**Trecho do texto:**
════════
A juíza Célia Regina Vidotti, da Vara de Ações Coletivas de Cuiabá, livrou o ex-prefeito Emanuel Pinheiro (MDB) da acusação de improbidade administrativa na contratação de servidores temporários.
Ela disse que a denúncia do Ministério Público (MPMT) não prova a prática de atividades que infringissem alguma lei ou causassem prejuízo financeiro para a prefeitura. A decisão, publicada na sexta-feira (28), anula a acusação contra Emanuel Pinheiro e mais 4 pessoas.
O MP disse em 2015 que Emanuel Pinheiro não comprovou a necessidade de contratar urgentemente pessoas para a Empresa Cuiabana de Saúde Pública (ECSP), e mesmo assim lançou edital para empregos temporários em cargos que deveriam ser preenchidos via concurso público – e não em um processo simplificado.
O órgão entendeu que o então prefeito não cumpriu a regra constitucional de impessoalidade. A juíza Célia Vidotti disse que “nem toda ilegalidade” pode ser classificada como crime de improbidade administrativa (órgãos fiscalizadores já tinham recomendado a regularização) e que o Ministério Público não conseguiu provar o crime.
════════
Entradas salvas
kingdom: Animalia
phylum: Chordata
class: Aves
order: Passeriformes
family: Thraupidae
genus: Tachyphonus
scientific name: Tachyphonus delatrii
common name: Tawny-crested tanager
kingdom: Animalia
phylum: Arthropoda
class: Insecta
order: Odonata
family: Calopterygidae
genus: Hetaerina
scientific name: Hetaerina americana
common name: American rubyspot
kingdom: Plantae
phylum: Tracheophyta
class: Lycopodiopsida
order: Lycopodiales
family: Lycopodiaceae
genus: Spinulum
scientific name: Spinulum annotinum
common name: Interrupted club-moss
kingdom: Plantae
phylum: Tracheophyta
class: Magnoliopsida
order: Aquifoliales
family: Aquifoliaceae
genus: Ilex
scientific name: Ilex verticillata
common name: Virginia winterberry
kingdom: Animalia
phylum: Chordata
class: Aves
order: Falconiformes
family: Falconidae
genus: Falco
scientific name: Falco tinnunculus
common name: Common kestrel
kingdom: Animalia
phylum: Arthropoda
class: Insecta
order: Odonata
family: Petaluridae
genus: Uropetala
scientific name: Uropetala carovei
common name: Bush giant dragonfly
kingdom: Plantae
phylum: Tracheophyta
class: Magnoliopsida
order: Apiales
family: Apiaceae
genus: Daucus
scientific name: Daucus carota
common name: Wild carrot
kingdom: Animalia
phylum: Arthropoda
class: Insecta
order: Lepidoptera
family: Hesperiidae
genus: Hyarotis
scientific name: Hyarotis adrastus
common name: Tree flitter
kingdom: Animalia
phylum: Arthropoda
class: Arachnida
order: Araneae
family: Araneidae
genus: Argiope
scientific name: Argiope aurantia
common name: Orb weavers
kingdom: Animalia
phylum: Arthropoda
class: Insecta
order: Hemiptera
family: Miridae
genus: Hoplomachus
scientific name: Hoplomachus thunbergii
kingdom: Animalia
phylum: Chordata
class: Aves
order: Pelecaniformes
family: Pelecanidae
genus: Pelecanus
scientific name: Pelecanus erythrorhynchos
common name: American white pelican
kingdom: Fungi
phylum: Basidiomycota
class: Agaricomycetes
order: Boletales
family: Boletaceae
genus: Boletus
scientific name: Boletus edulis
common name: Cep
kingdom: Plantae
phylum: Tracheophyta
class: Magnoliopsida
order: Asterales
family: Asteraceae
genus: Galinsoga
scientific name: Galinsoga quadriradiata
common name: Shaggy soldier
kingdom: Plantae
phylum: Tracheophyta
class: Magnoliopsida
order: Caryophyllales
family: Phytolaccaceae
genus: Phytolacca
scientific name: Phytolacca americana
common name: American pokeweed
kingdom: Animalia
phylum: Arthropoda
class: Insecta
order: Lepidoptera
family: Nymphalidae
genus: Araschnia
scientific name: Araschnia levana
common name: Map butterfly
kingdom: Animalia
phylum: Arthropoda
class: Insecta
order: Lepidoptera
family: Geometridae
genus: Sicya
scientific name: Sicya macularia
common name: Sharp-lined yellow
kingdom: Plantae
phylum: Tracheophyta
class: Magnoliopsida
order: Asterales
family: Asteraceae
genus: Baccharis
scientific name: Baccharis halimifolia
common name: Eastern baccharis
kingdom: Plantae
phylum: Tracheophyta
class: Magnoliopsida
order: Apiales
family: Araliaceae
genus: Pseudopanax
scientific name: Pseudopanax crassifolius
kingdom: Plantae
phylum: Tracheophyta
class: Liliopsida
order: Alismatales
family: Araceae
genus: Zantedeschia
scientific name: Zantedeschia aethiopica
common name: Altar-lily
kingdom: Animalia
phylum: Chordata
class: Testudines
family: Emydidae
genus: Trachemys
════════
**Tarefa:** Prossiga com a notícia sobre a decisão que livrou Emanuel Pinheiro da acusação de improbidade, começando logo após a última frase apresentada.

**Resposta:**
“Os requeridos foram provocados a regularizar a contratação dos empregados públicos e não atenderam as determinações. Porém, não há prova de que houve prejuízo ao erário, enriquecimento ilícito, ou ainda comprovação de que os requeridos tenham auferido alguma vantagem com as contratações questionadas”, disse.
Além de Emanuel Pinheiro, o MP acusava os ex-servidores públicos Alexandre Beloto Magalhães de Andrade, Oséas Machado de Oliveira, Huark Douglas Correia e Jorge de Araújo Lafetá Neto.